Anyway, I had that funny thought again when I was on my way to work this morning. I got on the bus and this auntie was staring at me. I gave her a scowl and slumped on the window seat behind her. What if I suddenly go mad and screamed at her face? As in ' WHAT THE FUCK ARE YOU STARING AT ME FOR??!!DO I FUCKING KNOW YOU?? DO I OWE YOU FUCKING MONEY??!!' And then, what if I go crazy while boarding the train too.. ehehe, I wont elaborate here, it'll be too long but maybe I'll demonstrate to norain later and we'll laugh till our heads crack. But really lah, if you think about it, your mind, your brain is kind of fragile isnt it? One small thing, a stimulus from the outside world, can trigger a reaction that you might or might not expect. Like how does a person go crazy? Something must have triggered the crazy button in their brain and they go insane in an instant. Hmm, am I making sense at all?

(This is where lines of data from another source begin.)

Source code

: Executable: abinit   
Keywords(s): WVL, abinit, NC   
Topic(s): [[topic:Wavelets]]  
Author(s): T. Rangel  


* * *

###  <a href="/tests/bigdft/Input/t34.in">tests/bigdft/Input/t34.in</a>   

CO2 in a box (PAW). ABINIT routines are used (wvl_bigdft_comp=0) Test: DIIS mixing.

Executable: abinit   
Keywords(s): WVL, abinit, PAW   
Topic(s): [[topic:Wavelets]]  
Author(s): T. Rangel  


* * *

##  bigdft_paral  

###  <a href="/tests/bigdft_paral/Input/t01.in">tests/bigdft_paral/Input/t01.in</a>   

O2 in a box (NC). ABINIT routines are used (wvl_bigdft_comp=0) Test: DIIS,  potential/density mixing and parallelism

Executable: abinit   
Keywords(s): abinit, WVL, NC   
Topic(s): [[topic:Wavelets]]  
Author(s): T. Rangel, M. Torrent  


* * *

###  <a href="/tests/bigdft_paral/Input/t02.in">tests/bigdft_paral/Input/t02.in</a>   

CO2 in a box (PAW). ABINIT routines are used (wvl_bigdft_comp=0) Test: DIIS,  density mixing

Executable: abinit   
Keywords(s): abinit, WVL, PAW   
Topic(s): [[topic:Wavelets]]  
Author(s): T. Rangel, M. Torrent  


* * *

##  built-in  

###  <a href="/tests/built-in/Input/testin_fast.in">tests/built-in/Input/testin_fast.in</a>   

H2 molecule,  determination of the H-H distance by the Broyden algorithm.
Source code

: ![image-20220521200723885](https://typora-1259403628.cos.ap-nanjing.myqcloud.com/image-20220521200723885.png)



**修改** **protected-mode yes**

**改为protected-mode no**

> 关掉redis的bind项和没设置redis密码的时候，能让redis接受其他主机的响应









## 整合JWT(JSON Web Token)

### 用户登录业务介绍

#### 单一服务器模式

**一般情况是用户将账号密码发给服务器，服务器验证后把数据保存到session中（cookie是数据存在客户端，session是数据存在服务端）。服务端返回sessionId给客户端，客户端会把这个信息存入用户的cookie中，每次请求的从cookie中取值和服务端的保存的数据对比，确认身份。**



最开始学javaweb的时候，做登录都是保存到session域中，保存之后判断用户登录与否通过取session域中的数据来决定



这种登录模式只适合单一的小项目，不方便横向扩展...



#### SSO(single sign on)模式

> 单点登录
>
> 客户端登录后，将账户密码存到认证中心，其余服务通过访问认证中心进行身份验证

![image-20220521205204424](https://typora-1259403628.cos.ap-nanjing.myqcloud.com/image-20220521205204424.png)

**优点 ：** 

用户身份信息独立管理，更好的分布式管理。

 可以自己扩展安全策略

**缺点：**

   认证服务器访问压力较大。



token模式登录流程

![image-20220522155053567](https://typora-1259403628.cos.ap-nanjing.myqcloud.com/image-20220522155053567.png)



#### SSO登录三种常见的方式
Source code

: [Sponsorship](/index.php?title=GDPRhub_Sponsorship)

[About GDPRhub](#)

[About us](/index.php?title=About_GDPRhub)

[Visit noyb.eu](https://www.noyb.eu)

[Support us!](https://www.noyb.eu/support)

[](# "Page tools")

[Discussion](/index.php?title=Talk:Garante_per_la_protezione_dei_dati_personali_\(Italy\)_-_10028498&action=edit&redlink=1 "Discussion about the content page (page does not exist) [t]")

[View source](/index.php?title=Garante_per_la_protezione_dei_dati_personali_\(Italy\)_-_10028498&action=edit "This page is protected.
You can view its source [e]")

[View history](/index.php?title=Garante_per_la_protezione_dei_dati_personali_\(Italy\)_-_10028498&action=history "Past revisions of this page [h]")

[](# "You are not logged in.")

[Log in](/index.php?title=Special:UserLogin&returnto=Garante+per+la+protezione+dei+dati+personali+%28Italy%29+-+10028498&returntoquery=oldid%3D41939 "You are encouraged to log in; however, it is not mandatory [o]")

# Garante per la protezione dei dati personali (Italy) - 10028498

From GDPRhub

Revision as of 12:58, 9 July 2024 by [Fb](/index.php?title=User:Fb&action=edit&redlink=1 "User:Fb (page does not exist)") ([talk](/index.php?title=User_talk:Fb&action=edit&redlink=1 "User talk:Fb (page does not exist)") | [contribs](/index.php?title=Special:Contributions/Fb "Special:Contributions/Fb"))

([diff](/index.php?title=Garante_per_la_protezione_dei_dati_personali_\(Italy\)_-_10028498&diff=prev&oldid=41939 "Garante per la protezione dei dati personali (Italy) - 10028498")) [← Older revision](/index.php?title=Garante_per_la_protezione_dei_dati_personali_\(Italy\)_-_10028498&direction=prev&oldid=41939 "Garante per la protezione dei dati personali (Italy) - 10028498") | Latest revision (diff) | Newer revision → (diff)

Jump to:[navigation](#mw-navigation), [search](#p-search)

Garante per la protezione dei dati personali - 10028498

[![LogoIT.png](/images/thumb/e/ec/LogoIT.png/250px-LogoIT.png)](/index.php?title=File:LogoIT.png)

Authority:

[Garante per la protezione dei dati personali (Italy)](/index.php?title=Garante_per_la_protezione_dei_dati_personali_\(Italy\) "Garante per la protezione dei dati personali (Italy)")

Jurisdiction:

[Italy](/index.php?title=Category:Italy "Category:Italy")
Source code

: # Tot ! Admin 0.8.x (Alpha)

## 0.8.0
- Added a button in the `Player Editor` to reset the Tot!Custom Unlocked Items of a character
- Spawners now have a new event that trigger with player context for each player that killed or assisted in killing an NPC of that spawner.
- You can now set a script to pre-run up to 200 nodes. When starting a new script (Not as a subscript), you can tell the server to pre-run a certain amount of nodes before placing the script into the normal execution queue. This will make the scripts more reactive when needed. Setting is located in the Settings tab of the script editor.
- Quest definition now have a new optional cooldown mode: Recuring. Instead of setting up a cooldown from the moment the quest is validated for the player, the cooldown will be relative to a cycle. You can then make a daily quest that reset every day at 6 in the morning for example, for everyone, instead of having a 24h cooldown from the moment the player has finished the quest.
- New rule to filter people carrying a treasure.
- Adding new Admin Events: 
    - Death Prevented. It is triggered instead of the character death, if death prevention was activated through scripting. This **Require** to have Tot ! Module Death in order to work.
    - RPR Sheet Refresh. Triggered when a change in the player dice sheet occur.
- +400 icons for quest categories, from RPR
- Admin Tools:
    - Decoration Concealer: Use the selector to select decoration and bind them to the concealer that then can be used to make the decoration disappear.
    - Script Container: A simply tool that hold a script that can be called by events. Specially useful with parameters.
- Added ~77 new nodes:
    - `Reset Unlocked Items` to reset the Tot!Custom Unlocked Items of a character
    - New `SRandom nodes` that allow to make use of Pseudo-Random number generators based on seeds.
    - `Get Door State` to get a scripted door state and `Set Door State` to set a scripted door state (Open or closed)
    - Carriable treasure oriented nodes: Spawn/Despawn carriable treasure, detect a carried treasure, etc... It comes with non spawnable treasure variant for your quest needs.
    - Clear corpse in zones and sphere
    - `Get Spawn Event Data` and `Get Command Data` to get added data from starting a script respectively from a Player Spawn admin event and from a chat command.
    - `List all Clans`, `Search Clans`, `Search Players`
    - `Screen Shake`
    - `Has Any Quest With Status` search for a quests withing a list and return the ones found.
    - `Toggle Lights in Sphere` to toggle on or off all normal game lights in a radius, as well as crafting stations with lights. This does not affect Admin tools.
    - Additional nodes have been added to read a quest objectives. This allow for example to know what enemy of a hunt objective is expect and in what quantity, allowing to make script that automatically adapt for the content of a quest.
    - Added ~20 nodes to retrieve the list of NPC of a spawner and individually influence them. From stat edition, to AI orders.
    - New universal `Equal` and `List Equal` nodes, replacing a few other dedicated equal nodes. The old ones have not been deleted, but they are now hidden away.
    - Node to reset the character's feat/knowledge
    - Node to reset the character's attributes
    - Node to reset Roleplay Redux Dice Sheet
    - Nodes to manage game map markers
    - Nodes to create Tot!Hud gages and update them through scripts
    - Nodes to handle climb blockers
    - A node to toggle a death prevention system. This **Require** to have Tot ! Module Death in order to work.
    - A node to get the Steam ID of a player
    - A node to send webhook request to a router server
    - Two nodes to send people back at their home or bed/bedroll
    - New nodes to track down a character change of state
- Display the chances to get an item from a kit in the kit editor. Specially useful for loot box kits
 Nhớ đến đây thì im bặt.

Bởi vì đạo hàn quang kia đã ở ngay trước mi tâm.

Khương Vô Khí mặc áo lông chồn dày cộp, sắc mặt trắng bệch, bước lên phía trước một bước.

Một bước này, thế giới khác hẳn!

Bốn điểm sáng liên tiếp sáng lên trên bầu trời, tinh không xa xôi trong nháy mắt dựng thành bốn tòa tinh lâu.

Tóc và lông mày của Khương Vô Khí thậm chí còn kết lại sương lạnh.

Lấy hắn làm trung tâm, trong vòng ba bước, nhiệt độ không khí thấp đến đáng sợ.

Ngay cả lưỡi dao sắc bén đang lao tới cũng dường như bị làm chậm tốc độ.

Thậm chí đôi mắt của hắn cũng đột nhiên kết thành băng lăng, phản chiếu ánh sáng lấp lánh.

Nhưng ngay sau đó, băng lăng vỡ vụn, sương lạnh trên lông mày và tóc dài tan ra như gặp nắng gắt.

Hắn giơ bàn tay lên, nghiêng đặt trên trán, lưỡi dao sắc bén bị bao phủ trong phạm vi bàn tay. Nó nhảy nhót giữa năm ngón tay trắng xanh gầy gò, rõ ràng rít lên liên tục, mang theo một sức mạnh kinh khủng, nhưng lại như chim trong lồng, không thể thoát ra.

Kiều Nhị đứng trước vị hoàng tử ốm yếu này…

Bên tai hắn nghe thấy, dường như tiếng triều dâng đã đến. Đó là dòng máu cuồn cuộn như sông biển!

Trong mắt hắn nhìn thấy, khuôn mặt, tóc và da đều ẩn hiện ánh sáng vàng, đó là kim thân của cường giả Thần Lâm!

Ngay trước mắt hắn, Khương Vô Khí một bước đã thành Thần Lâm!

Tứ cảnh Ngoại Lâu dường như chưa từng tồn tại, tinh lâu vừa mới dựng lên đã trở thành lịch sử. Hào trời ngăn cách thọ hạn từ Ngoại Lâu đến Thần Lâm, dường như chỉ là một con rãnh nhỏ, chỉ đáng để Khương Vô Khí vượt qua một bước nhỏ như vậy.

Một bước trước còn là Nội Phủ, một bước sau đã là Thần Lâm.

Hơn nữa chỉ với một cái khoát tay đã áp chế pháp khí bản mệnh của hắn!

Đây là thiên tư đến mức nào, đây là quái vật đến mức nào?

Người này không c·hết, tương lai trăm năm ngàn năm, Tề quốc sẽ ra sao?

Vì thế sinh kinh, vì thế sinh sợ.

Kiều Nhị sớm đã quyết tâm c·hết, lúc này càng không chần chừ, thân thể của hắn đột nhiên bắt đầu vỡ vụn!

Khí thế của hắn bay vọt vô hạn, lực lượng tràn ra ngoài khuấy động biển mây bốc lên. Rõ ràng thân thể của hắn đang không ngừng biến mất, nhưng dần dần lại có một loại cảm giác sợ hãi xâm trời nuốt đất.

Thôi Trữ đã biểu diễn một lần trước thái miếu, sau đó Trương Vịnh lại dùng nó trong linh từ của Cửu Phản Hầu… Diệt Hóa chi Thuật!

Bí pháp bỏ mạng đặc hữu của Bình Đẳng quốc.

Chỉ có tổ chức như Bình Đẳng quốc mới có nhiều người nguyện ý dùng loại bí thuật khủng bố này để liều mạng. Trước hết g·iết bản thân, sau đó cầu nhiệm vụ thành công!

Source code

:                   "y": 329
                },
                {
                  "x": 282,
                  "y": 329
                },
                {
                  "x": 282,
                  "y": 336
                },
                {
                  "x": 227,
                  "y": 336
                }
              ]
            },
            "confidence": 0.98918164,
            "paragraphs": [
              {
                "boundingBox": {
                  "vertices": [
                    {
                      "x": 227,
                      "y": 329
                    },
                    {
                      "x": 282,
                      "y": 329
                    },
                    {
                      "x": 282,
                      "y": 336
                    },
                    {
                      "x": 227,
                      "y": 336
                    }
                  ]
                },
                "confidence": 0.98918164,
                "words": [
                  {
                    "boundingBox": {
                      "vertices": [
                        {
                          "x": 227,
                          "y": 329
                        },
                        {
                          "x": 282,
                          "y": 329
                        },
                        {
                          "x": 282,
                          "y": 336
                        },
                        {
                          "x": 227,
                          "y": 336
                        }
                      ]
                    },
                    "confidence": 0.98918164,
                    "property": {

So, I finally got to know that Daniel Vosovic from Project Runway season 2 is a gay. And Andrae is gay too, so is Nick, I think. WHY? Why are all the hot and cute guys gay? Nope, nothing against gays at all. It seems that all the cute and creative people nowadays are either gay, old and married, attached or dead. And when boss told me to research on keith haring, I had that feeling that he was gay even before reading his bio. Well, his drawings of line couples in that position had no female in it, so go figure. But he was a really creative person, died of Aids in 1990 I think, I think at the age of 31. But he managed to spread the message of safe sex and awareness of Aids.

Well now, everyone has a reason for being alive and breathing. No matter what we think, we still contribute to the society one way or another. We're living right? When we inhale, we contribute to the intake of oxygen and when we exhale, CO2 and sometimes foul breath is spread to unsuspecting people. And these people get pissed because of your foul breath and then they piss off other people and that cycle continues. And if you stare at people as they board the bus, they might just write about it in their blog and wished they had done something violent to you instead of just scowling back. And may those people who stare at me like im some sort of freak be struck by lighting on the eyeballs.. there, i feel better already.

I wonder sometimes whether i sound like a freak when i talk about her. She's not real but she's here. She's a part of me, well, a part of my mind actually. I cant say she's the evil one because that would mean that im blaming all my bad behaviour to something that is not real and that im an angel. Sadly im not. She is my best friend but most of the time we're enemies, we fight all the time. Hey, that answers everyone's question as to why i frown, scowl and sulk all the time. I was having a conversation with her all this while. So, now i finally understand what carl jung wrote about the mask. I am the mask and the real me is me and her, or is it the other way round?Hmm...... maybe i should get some fresh air.

By the way, the fasting month is in 3 weeks time..yay, and after the whole month of abstaining from food, water and of course cursing (i gotta stop this bad habit), its Hari Raya, the day when i always, always cry even though i know that i havent done anything wrong. What's wrong with me?? I hope dapat sembahyang terawih nanti, but there's always work... haiz..

the reason why you dont want to talk to people is because you're afraid that they might know your weaknesses and use it against you. you are afraid of taking risks, you are afraid of getting hurt, you are afraid that the world might turn its back against you. you are terrified of the fact that they might forget you, you cant stand praises and compliments because you're not sure if they're just being nice or if they're sincere, you dont trust yourself so how do you trust others? you are afraid of letting go of the past and you cant think about the future, you dont want to be stuck here but you're too scared to move. where do you want to go? what do you want to do? are you sure? are you really sure?